*SOURCE EXTRACT:*
• • • • •

Animal Defenders took their case to the European court, and the court’s authority seemed to be on their side: in two previous unanimous opinions, VgT v. Switzerland [42] and TV Vest v. Norway[43] the European court had held similar bans on political advertising violated free expression. Indeed, Animal Defenders andVgT were near-identical: in VgT an animal-rights group had also wanted to broadcast a fairly innocuous ad targeting the meat industry in Switzerland. However, a majority of the European court grand chamber chose not to follow these cases, and issued a surprising opinion premised upon granting a high degree of deference to domestic legislatures in this area. The majority “attached great weight” to the “extensive pre-legislative consultation” before the ban’s continued authorisation, and accepted that relaxing the ban carried a “risk of distortion” for public debate by wealthy individuals and groups.

Animal Defenders’ Importance

The Animal Defenders opinion is another graphic example of certain European court judges using a new-found deference to domestic legislatures, in an area where the European court has historically applied strict scrutiny. The then-president of the court, Nicolas Bratza, cast the deciding vote in Animal Defendersupholding the ban, which is surprising, given that only nine months earlier he had written in his Raelien v. Switzerland opinion that “there is little scope under Article 10 for restrictions on political speech.” [44]

Perinçek v. Switzerland: Genocide Denial

The final case we have highlighted is Perinçek v. Switzerland[45] where the European court held that a conviction for genocide denial violated freedom of expression. Perinçek was chairman of a Turkish political party, and at a number of conferences in Switzerland, he argued that calling the Ottoman Empire’s ousting of Armenians in 1915 “genocide” was an “international lie.” A Swiss-Armenian advocacy group, which targets so-called genocide deniers, made a criminal complaint against Perinçek under the Swiss criminal code, which criminalises denying, grossly minimising or justifying genocide. The offence carries a maximum sentence of three years’ imprisonment.

Perinçek was prosecuted and convicted by a district court, and was sentenced to a fine of nearly 10,000 euro, substitutable for a 30-day prison term, and 850 euro payable in damages to the Swiss-Armenian group. The Swiss courts held that the Armenian genocide was an historical fact, referencing various international documents. The courts did recognise that Perinçek did not dispute the existence of massacres and deportation. But they ruled Perinçek had the requisite intent for committing the offence because he had stated that even if a neutral commission had determined there had been a genocide, he would not change his mind.

The European court agreed to review the conviction, and the Turkish government was also allowed to file an amicus brief arguing that the conviction violated free expression. In a 5-2 vote, the court held that the conviction violated Article 10 of the Convention. The majority disagreed with the Swiss court’s holding that there could was a “general consensus” on the existence of the Armenian genocide, and doubted there ever could. The offence was distinguishable from holocaust denial, because Perinçek had not denied single historical facts, such as the existence of the gas chambers. The majority also referred to the French constitutional court’s ruling invalidating a similar genocide denial law in France, and the UN human rights committee’s opinion that such laws are incompatible with freedom of expression under the International Covenant on Civil and Political Rights.

• • • • •

*DATA UNDER STUDY:*
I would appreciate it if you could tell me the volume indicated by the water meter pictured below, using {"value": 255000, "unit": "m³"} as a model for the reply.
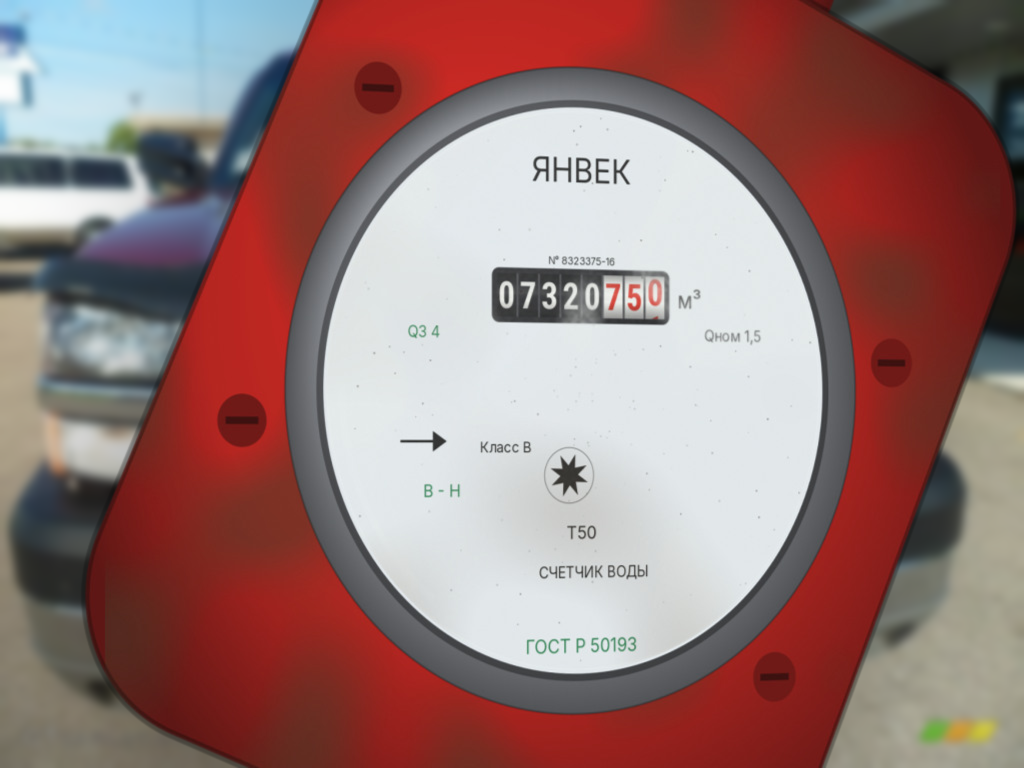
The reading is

• • • • •

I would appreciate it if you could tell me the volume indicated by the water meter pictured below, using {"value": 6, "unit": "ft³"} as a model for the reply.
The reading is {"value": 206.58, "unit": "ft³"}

• • • • •

*TASKS TO COMPLETE:*
#1 In the free-expression excerpt, what is the maximum sentence for the Swiss offense of denying, grossly minimizing or justifying genocide?
#2 Pull out word for word the passage of the free-expression excerpt starting with "Perinçek v. Switzerland: Genocide" and going on through "three years’ imprisonment.".
The listing is separate material from the free-expression excerpt.

*SOLUTIONS:*
#1 Three years' imprisonment.

#2
Perinçek v. Switzerland: Genocide Denial

The final case we have highlighted is Perinçek v. Switzerland[45] where the European court held that a conviction for genocide denial violated freedom of expression. Perinçek was chairman of a Turkish political party, and at a number of conferences in Switzerland, he argued that calling the Ottoman Empire’s ousting of Armenians in 1915 “genocide” was an “international lie.” A Swiss-Armenian advocacy group, which targets so-called genocide deniers, made a criminal complaint against Perinçek under the Swiss criminal code, which criminalises denying, grossly minimising or justifying genocide. The offence carries a maximum sentence of three years’ imprisonment.